BLOC DE TEXTE:
C e qui a échoué il y a deux ans va-t-il réussir bientôt? United Pan-Europe Communications (UPC) s'apprête en effet à déposer une offre de reprise de CableCom. Si l'opération aboutissait, elle offrirait à la filiale de l'américain United Global Com (dans lequel on retrouve Microsoft, à hauteur de 7,8%) une entrée royale sur le marché helvétique et accessoirement une session de rattrapage deux ans après une première tentative de pénétrer la Suisse, comme nous l'indiquait Mark Schneider, CEO d'UPC (lire Le Temps du 11 janvier 1999).

Pour l'instant, on reste très discret chez le câblo-opérateur, dont les sièges européens se partagent entre Amsterdam, siège officiel, et Londres. «Nous pouvons confirmer les propos de Charlie Bracken chargé de la stratégie chez UPC, tenus hier au Financial Times. C'est tout. Nous ne maîtrisons pas l'agenda, et nous n'avons aucune idée du prix de vente de CableCom», affirme Matthew Jervois, porte-parole d'UPC.

CableCom est une filiale à parts égales de Swisscom, et des Allemands Veba et Siemens. Avec 1,3 million d'abonnés, CableCom détient 50% du marché. A combien pourrait se monter la transaction, qui pourrait se dérouler à la fin de l'année, et qui intéresserait d'autres géants européens, comme France Telecom? Le Financial Times avance le chiffre – élevé – de 2,6 milliards de dollars, soit 2000 dollars l'abonné. A titre comparatif, UPC a dépensé 1000 dollars par abonné pour de récentes acquisitions en France.

Car l'appétit du groupe est insatiable. Lundi, il annonçait le rachat du Suédois Stjarn TV, pour 400 millions de dollars, et du Hongrois Ujpest, pour dix millions de dollars. Le mois dernier, il devenait le quatrième opérateur français derrière les géants Lyonnais Câble, France Telecom et Numéricable (filiale de Canal +). A ce jour, le câblo-opérateur annonce 5,5 millions d'abonnés en Europe, ce qui le place en seconde position, après Deutsche Telekom. En tout, UPC a dépensé environ 1,5 milliard de dollars en acquisitions depuis son entrée en Bourses d'Amsterdam et de New York en février dernier.

Entrées du jeu de données enregistrées:

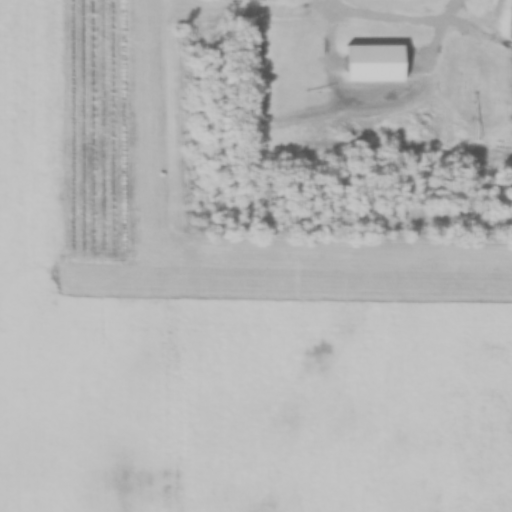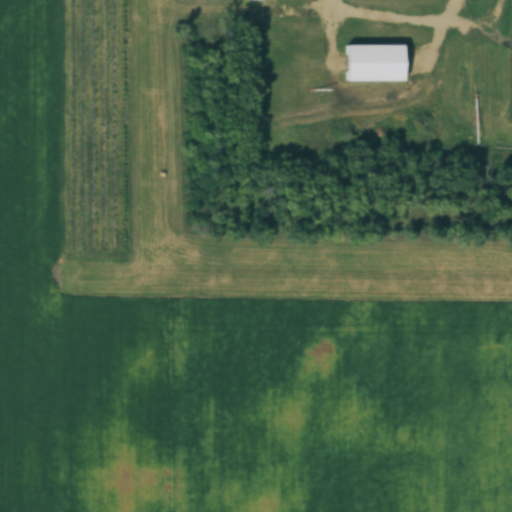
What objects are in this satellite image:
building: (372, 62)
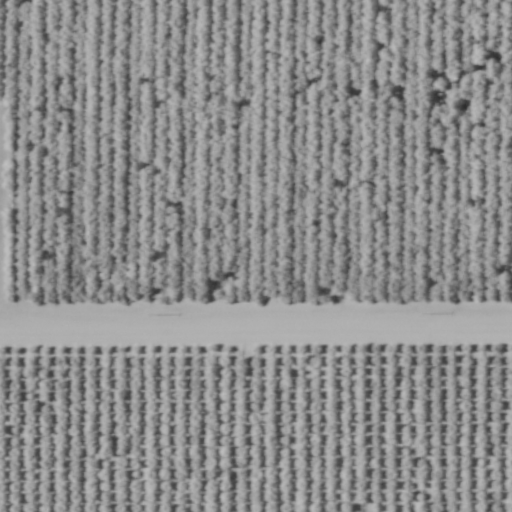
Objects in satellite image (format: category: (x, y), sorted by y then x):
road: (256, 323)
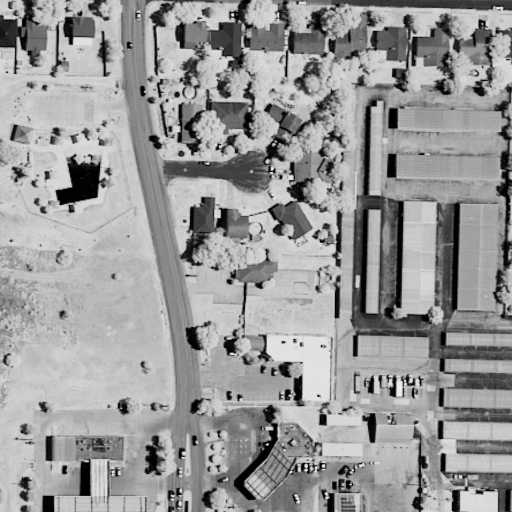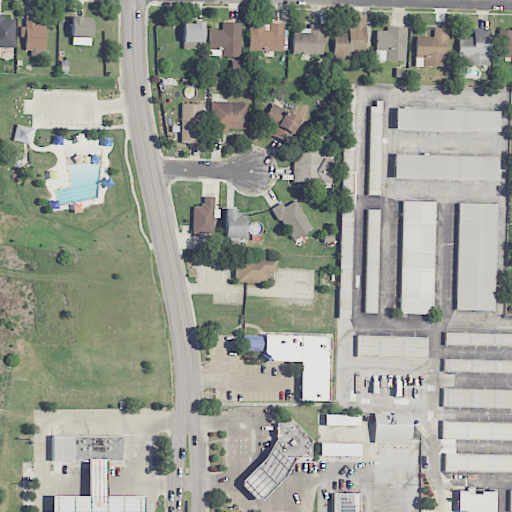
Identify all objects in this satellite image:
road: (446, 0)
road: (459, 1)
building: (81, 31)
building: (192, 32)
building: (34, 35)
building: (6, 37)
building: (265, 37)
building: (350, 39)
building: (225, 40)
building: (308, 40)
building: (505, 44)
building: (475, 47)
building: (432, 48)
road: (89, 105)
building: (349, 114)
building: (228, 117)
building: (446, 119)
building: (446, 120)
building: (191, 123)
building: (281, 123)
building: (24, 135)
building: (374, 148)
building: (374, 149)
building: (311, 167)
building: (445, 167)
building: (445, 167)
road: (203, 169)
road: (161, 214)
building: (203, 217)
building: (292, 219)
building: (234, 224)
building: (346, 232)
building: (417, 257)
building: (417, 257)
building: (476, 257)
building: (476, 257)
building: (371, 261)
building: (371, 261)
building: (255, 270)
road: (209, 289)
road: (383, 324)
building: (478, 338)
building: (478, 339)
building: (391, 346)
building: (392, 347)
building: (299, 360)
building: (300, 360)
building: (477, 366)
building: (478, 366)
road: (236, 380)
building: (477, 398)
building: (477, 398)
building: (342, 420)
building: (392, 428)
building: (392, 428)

ACTION À MENER: Relevez, s'il vous plaît, toutes les personnes nommées dans le texte sur le projet de reprise de CableCom, avec la fonction que ce texte donne à chacune.

SOLUTION RÉDIGÉE:
- Mark Schneider : CEO d'UPC
- Charlie Bracken : chargé de la stratégie chez UPC
- Matthew Jervois : porte-parole d'UPC